I nod, and put away my notes. This “Professor” will be here for one, maybe two sessions at most. He is, like so many of the richer clients who seek my audience, merely seeking an outlet for his boredom. As the new medicine of psychiatry extends beyond the asylum, many of my colleagues fear it is destined to become merely another way for the privileged to relieve their boredom.

“Tell me,” I say, “about your childhood.”

The Professor is, in a purely mental sense, elusive as a butterfly that has not been sufficiently exposed to cyanide. He mentions his parents only briefly and dismissively, before implying that he has a brother who is a colonel in Her Majesty’s armed forces. Beyond that he does not go into great detail. His blood relatives are merely facilitators of his existence. He does not speak to them and has not done so since he graduated from university education.

“My family became merely a means to an end,” he tells me. “I was educated. I was never at a loss for money. I could buy and sell friends easily. But such friends … I found they tired easily. I do, however, find their lives and their habits fascinating in the way an entomologist finds the rituals of ants to be of great interest.”

“You see other people as ants?”

He keeps quiet. Expecting me to answer the question for him. But that is not how the game is played. He has to understand the rules.

I say, “You have a superior intellect to most men?”

“I have published volumes on binomial theories in mathematics that shook the established order. And more still on the movements of the asteroids and the nature of the heavens.”

“To acclaim?”

Again, he says nothing.

“But this is not enough for you? You were not recognised for your—”

“Recognition has nothing to do with it!” A sudden, unexpected flash of anger. He sits forward. Voice close to cracking. There is a madness in his eyes that he had hidden before. His body stiffens as though bitten by a venomous snake. “Recognition is for those obsessed with the opinions of other people. A man of my intellect … There is no one whose approval I seek!”

“No one?”

He hesitates. Considers his response. Our most honest reactions, so I and others have come to believe, arise when we do not consider them. Instinct teaches us about ourselves. But men like the Professor – in need of control – suppress these automatic reactions, viewing them as weakness.

“Of late, I have experienced an itch,” the Professor says. “Initially, little more than a minor irritation. But over months and even years, it has become something I can no longer ignore.” He leans forward in his chair, brings me into his confidence. “There is no man who so controls his life as I do. Who is aware of, and able to control, every detail. No man surprises me or unsettles my plans. Except one. An individual who threatens to undermine my hard-fought discipline. We have never met and yet he thwarts me at every turn, threatens to cause a lifetime’s achievements to crumble and float away on the wind as though they were mere dust.”

“Who is this man?” I ask.

He takes a breath. This, I sense, may be the most honest thing he has said since entering the room. “He calls himself London’s greatest – and only – private consulting detective. The itch that threatens to consume me at the expense of all other things is named Sherlock Holmes.”

Sherlock Holmes.

Everyone knows the name. Over the last few years, he has emerged as a unique and quite brilliant eccentric in our country’s consciousness. Any man would rightly be able to quote you his address at 221b Baker Street, perhaps even name some of the many spectacular crimes that he has thwarted. He is a marvel of the modern age and, in the minds of many of my colleagues, the pinnacle of man’s intellectual evolution.

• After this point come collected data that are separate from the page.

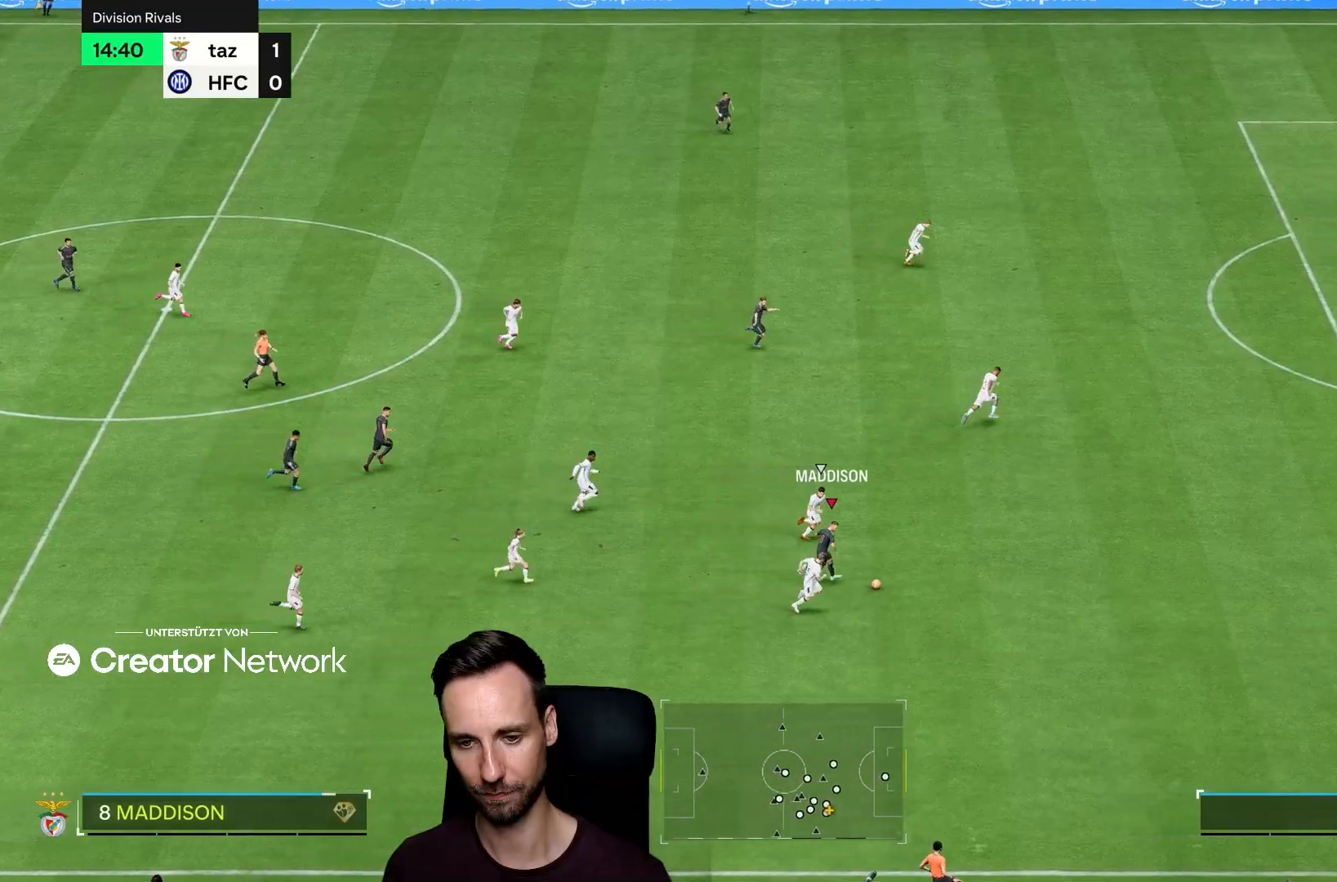
Gameplay with a controller (PlayStation layout); each line is a JSON object with the inputs held at the frame after it. "events" lists button and stick changes between this image and that frame as [ms after this image, input, new state], when the widget could be followed in between. Not read: L3 R3.
{"buttons": ["R2"], "left_stick": "right", "right_stick": "center", "events": []}
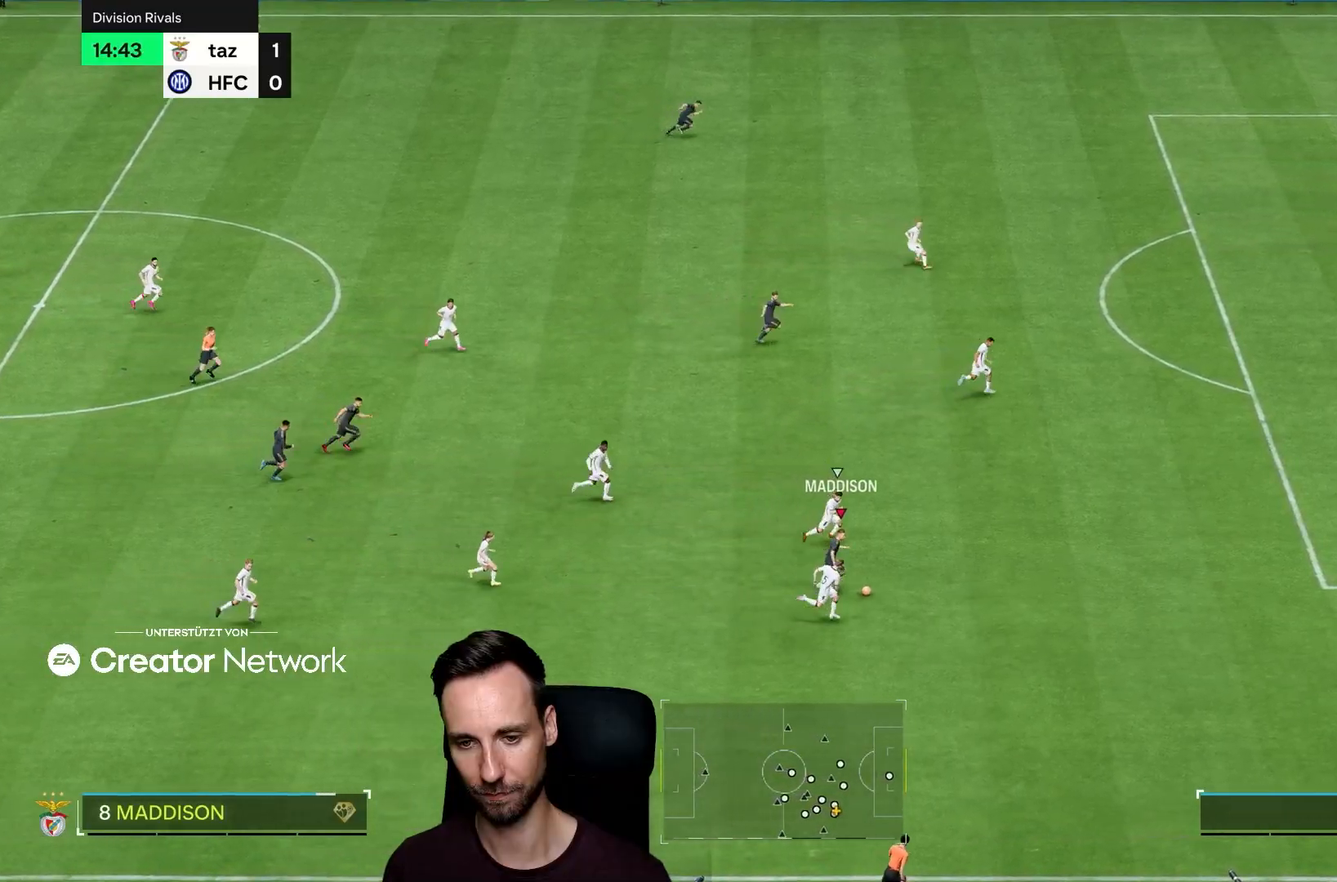
{"buttons": ["R2"], "left_stick": "right", "right_stick": "center", "events": []}
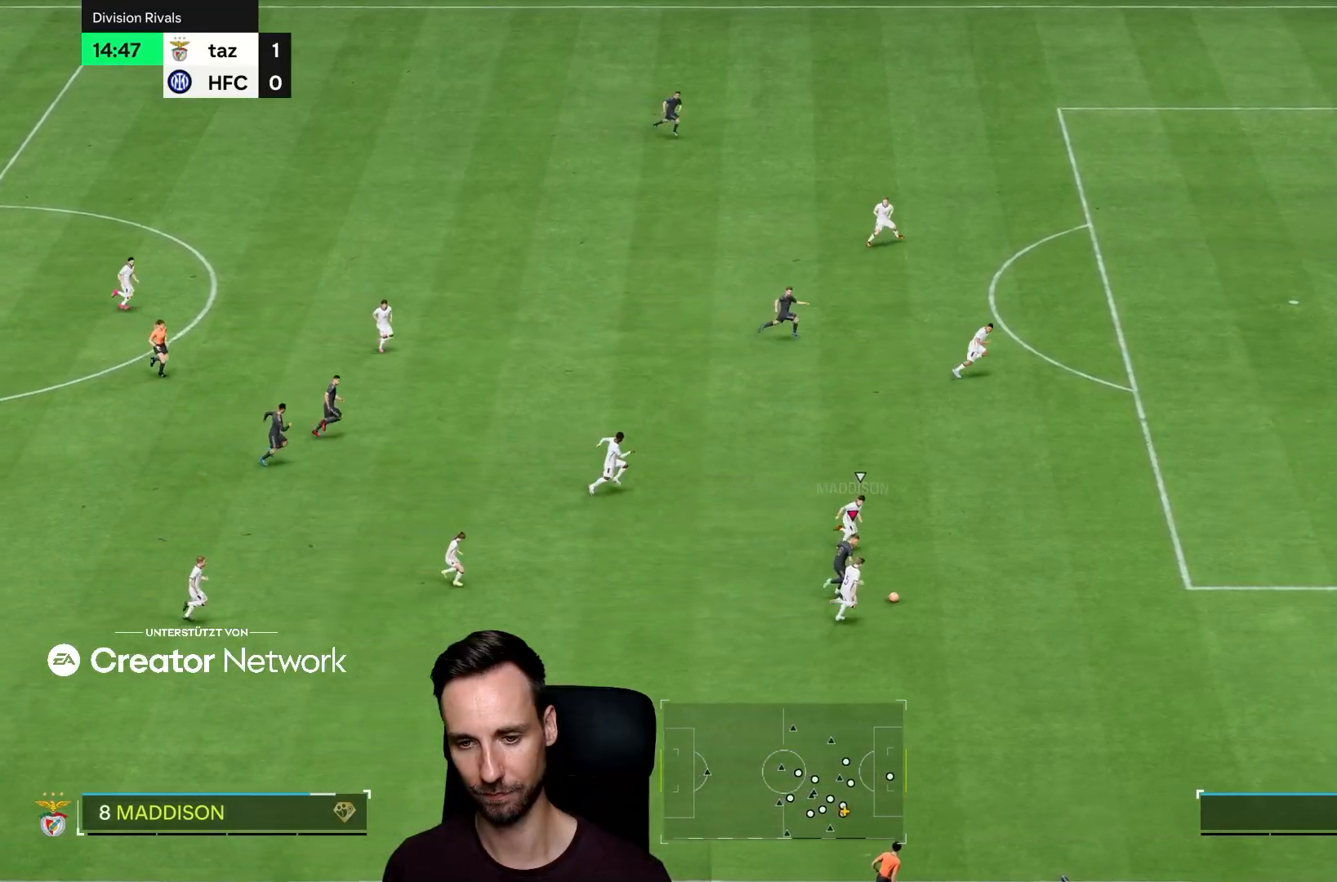
{"buttons": [], "left_stick": "center", "right_stick": "up", "events": [[233, "left_stick", "center"], [267, "R2", "up"], [283, "right_stick", "up"]]}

And he is my Professor’s nemesis.

“Tell me why this man vexes you.”

“Your profession,” the Professor says, “is little more than … quackery.”

“Then why are you here?”

He sits back in his chair. Regards me for a moment. His eyes are intense. They seem to be constantly searching for something. I sense that they will never be able to find it.

“It was … suggested to me. You studied, alongside Kraepelin, I believe. A fine mind. I trust that some of his genius may have rubbed off on you. Certainly, you have a reputation for assisting members of the gentry in coming to terms with their … hidden desires and personal problems. You are more than merely a carer for the lunatics locked within this asylum of yours. You have even offered assistance in exceptional criminal cases. Not unlike the detective, I suppose. But you retired from that work.” He smiles. “After the Ripper. But, fear not, I have read your notes and theories. Your work there was not without some results.”

My work on the Ripper case had been conducted on the understanding that my notes and theories would remain un attributed. The only copies remain with Inspector Abberline. My name appears nowhere on any official documents.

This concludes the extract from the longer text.